Problem
Using the listing below, print exactly everything from the line with "X21500000Y-36750000D02*" down to the line with "X4600000Y-14750000D01*", both included, and nothing more.

╭─ Materials provided

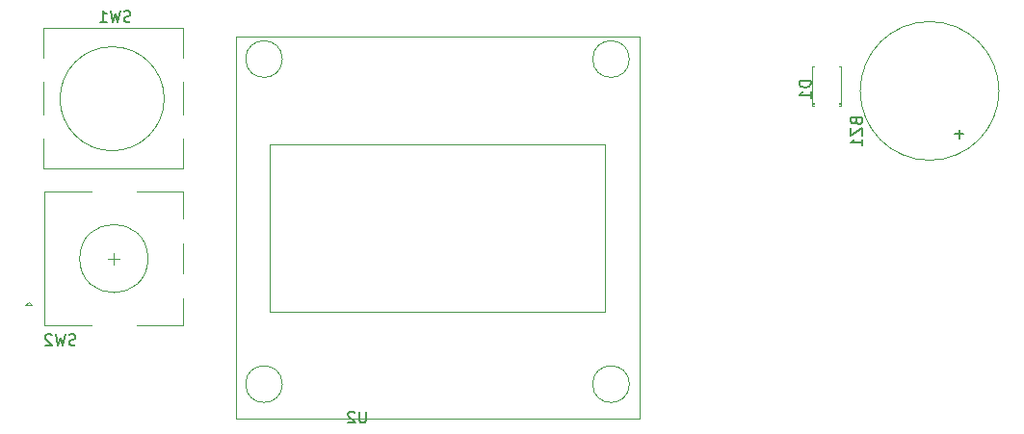
<source format=gbr>
G04 #@! TF.GenerationSoftware,KiCad,Pcbnew,(5.1.0)-1*
G04 #@! TF.CreationDate,2020-03-21T07:42:55+08:00*
G04 #@! TF.ProjectId,espcnc,65737063-6e63-42e6-9b69-6361645f7063,rev?*
G04 #@! TF.SameCoordinates,PX9d5b340PY2625a00*
G04 #@! TF.FileFunction,Legend,Bot*
G04 #@! TF.FilePolarity,Positive*
%FSLAX46Y46*%
G04 Gerber Fmt 4.6, Leading zero omitted, Abs format (unit mm)*
G04 Created by KiCad (PCBNEW (5.1.0)-1) date 2020-03-21 07:42:55*
%MOMM*%
%LPD*%
G04 APERTURE LIST*
%ADD10C,0.120000*%
%ADD11C,0.150000*%
%ADD12R,2.102000X2.102000*%
%ADD13C,2.102000*%
%ADD14C,3.302000*%
%ADD15C,1.626000*%
%ADD16O,3.150000X1.952000*%
%ADD17C,1.602000*%
%ADD18R,1.902000X1.902000*%
%ADD19C,1.902000*%
%ADD20O,2.002000X1.302000*%
%ADD21C,1.552000*%
G04 APERTURE END LIST*
D10*
X13800000Y-22700000D02*
G75*
G03X13800000Y-22700000I-3000000J0D01*
G01*
X12800000Y-28600000D02*
X16900000Y-28600000D01*
X16900000Y-16800000D02*
X12800000Y-16800000D01*
X8800000Y-16800000D02*
X4700000Y-16800000D01*
X8800000Y-28600000D02*
X4700000Y-28600000D01*
X4700000Y-28600000D02*
X4700000Y-16800000D01*
X3300000Y-26500000D02*
X3000000Y-26800000D01*
X3000000Y-26800000D02*
X3600000Y-26800000D01*
X3600000Y-26800000D02*
X3300000Y-26500000D01*
X16900000Y-28600000D02*
X16900000Y-26200000D01*
X16900000Y-24000000D02*
X16900000Y-21400000D01*
X16900000Y-19200000D02*
X16900000Y-16800000D01*
X10800000Y-23200000D02*
X10800000Y-22200000D01*
X10300000Y-22700000D02*
X11300000Y-22700000D01*
X24500000Y-12650000D02*
X24500000Y-27350000D01*
X54000000Y-12650000D02*
X24500000Y-12650000D01*
X54000000Y-27350000D02*
X54000000Y-12650000D01*
X24500000Y-27350000D02*
X54000000Y-27350000D01*
X56112452Y-5150000D02*
G75*
G03X56112452Y-5150000I-1612452J0D01*
G01*
X25612452Y-5150000D02*
G75*
G03X25612452Y-5150000I-1612452J0D01*
G01*
X56112452Y-33750000D02*
G75*
G03X56112452Y-33750000I-1612452J0D01*
G01*
X25612452Y-33750000D02*
G75*
G03X25612452Y-33750000I-1612452J0D01*
G01*
X21500000Y-3150000D02*
X21500000Y-36750000D01*
X57000000Y-3150000D02*
X21500000Y-3150000D01*
X57000000Y-36750000D02*
X57000000Y-3150000D01*
X21500000Y-36750000D02*
X57000000Y-36750000D01*
X16900000Y-2450000D02*
X4600000Y-2450000D01*
X4600000Y-7030000D02*
X4600000Y-10170000D01*
X4600000Y-14750000D02*
X16900000Y-14750000D01*
X16900000Y-5170000D02*
X16900000Y-2450000D01*
X15229050Y-8640000D02*
G75*
G03X15229050Y-8640000I-4579050J0D01*
G01*
X16900000Y-14750000D02*
X16900000Y-12030000D01*
X16900000Y-10170000D02*
X16900000Y-7030000D01*
X4600000Y-12030000D02*
X4600000Y-14750000D01*
X4600000Y-2450000D02*
X4600000Y-5170000D01*
X88600000Y-7950000D02*
G75*
G03X88600000Y-7950000I-6100000J0D01*
G01*
X74710000Y-9240000D02*
X74710000Y-5820000D01*
X72190000Y-9240000D02*
X72190000Y-5820000D01*
X74710000Y-9240000D02*
X74530000Y-9240000D01*
X72370000Y-9240000D02*
X72190000Y-9240000D01*
X74710000Y-5820000D02*
X74545000Y-5820000D01*
X72355000Y-5820000D02*
X72190000Y-5820000D01*
X74710000Y-9120000D02*
X74530000Y-9120000D01*
X72370000Y-9120000D02*
X72190000Y-9120000D01*
X74710000Y-9000000D02*
X74530000Y-9000000D01*
X72370000Y-9000000D02*
X72190000Y-9000000D01*
D11*
X7433333Y-30304761D02*
X7290476Y-30352380D01*
X7052380Y-30352380D01*
X6957142Y-30304761D01*
X6909523Y-30257142D01*
X6861904Y-30161904D01*
X6861904Y-30066666D01*
X6909523Y-29971428D01*
X6957142Y-29923809D01*
X7052380Y-29876190D01*
X7242857Y-29828571D01*
X7338095Y-29780952D01*
X7385714Y-29733333D01*
X7433333Y-29638095D01*
X7433333Y-29542857D01*
X7385714Y-29447619D01*
X7338095Y-29400000D01*
X7242857Y-29352380D01*
X7004761Y-29352380D01*
X6861904Y-29400000D01*
X6528571Y-29352380D02*
X6290476Y-30352380D01*
X6100000Y-29638095D01*
X5909523Y-30352380D01*
X5671428Y-29352380D01*
X5338095Y-29447619D02*
X5290476Y-29400000D01*
X5195238Y-29352380D01*
X4957142Y-29352380D01*
X4861904Y-29400000D01*
X4814285Y-29447619D01*
X4766666Y-29542857D01*
X4766666Y-29638095D01*
X4814285Y-29780952D01*
X5385714Y-30352380D01*
X4766666Y-30352380D01*
X32961904Y-36152380D02*
X32961904Y-36961904D01*
X32914285Y-37057142D01*
X32866666Y-37104761D01*
X32771428Y-37152380D01*
X32580952Y-37152380D01*
X32485714Y-37104761D01*
X32438095Y-37057142D01*
X32390476Y-36961904D01*
X32390476Y-36152380D01*
X31961904Y-36247619D02*
X31914285Y-36200000D01*
X31819047Y-36152380D01*
X31580952Y-36152380D01*
X31485714Y-36200000D01*
X31438095Y-36247619D01*
X31390476Y-36342857D01*
X31390476Y-36438095D01*
X31438095Y-36580952D01*
X32009523Y-37152380D01*
X31390476Y-37152380D01*
X12253333Y-1844761D02*
X12110476Y-1892380D01*
X11872380Y-1892380D01*
X11777142Y-1844761D01*
X11729523Y-1797142D01*
X11681904Y-1701904D01*
X11681904Y-1606666D01*
X11729523Y-1511428D01*
X11777142Y-1463809D01*
X11872380Y-1416190D01*
X12062857Y-1368571D01*
X12158095Y-1320952D01*
X12205714Y-1273333D01*
X12253333Y-1178095D01*
X12253333Y-1082857D01*
X12205714Y-987619D01*
X12158095Y-940000D01*
X12062857Y-892380D01*
X11824761Y-892380D01*
X11681904Y-940000D01*
X11348571Y-892380D02*
X11110476Y-1892380D01*
X10920000Y-1178095D01*
X10729523Y-1892380D01*
X10491428Y-892380D01*
X9586666Y-1892380D02*
X10158095Y-1892380D01*
X9872380Y-1892380D02*
X9872380Y-892380D01*
X9967619Y-1035238D01*
X10062857Y-1130476D01*
X10158095Y-1178095D01*
X76028571Y-10619047D02*
X76076190Y-10761904D01*
X76123809Y-10809523D01*
X76219047Y-10857142D01*
X76361904Y-10857142D01*
X76457142Y-10809523D01*
X76504761Y-10761904D01*
X76552380Y-10666666D01*
X76552380Y-10285714D01*
X75552380Y-10285714D01*
X75552380Y-10619047D01*
X75600000Y-10714285D01*
X75647619Y-10761904D01*
X75742857Y-10809523D01*
X75838095Y-10809523D01*
X75933333Y-10761904D01*
X75980952Y-10714285D01*
X76028571Y-10619047D01*
X76028571Y-10285714D01*
X75552380Y-11190476D02*
X75552380Y-11857142D01*
X76552380Y-11190476D01*
X76552380Y-11857142D01*
X76552380Y-12761904D02*
X76552380Y-12190476D01*
X76552380Y-12476190D02*
X75552380Y-12476190D01*
X75695238Y-12380952D01*
X75790476Y-12285714D01*
X75838095Y-12190476D01*
X85111428Y-11379047D02*
X85111428Y-12140952D01*
X85492380Y-11760000D02*
X84730476Y-11760000D01*
X72052380Y-7061904D02*
X71052380Y-7061904D01*
X71052380Y-7300000D01*
X71100000Y-7442857D01*
X71195238Y-7538095D01*
X71290476Y-7585714D01*
X71480952Y-7633333D01*
X71623809Y-7633333D01*
X71814285Y-7585714D01*
X71909523Y-7538095D01*
X72004761Y-7442857D01*
X72052380Y-7300000D01*
X72052380Y-7061904D01*
X72052380Y-8585714D02*
X72052380Y-8014285D01*
X72052380Y-8300000D02*
X71052380Y-8300000D01*
X71195238Y-8204761D01*
X71290476Y-8109523D01*
X71338095Y-8014285D01*
%LPC*%
D12*
X3300000Y-25200000D03*
D13*
X3300000Y-22700000D03*
X3300000Y-20200000D03*
D14*
X10800000Y-28300000D03*
X10800000Y-17100000D03*
D13*
X17800000Y-25200000D03*
X17800000Y-20200000D03*
D15*
X43060000Y-35250000D03*
X40520000Y-35250000D03*
X37980000Y-35250000D03*
X35440000Y-35250000D03*
D16*
X4500000Y-6100000D03*
X4500000Y-11100000D03*
X17000000Y-6100000D03*
X17000000Y-11100000D03*
D17*
X84027000Y-18330000D03*
X84027000Y-42530000D03*
D12*
X82500000Y-11750000D03*
D13*
X82500000Y-4150000D03*
D18*
X73450000Y-8800000D03*
D19*
X73450000Y-6260000D03*
D20*
X2462500Y-43000000D03*
X2462500Y-36000000D03*
D21*
X5162500Y-42000000D03*
X5162500Y-37000000D03*
M02*

</source>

╰─

Answer
X21500000Y-36750000D02*
X57000000Y-36750000D01*
X16900000Y-2450000D02*
X4600000Y-2450000D01*
X4600000Y-7030000D02*
X4600000Y-10170000D01*
X4600000Y-14750000D02*
X16900000Y-14750000D01*
X16900000Y-5170000D02*
X16900000Y-2450000D01*
X15229050Y-8640000D02*
G75*
G03X15229050Y-8640000I-4579050J0D01*
G01*
X16900000Y-14750000D02*
X16900000Y-12030000D01*
X16900000Y-10170000D02*
X16900000Y-7030000D01*
X4600000Y-12030000D02*
X4600000Y-14750000D01*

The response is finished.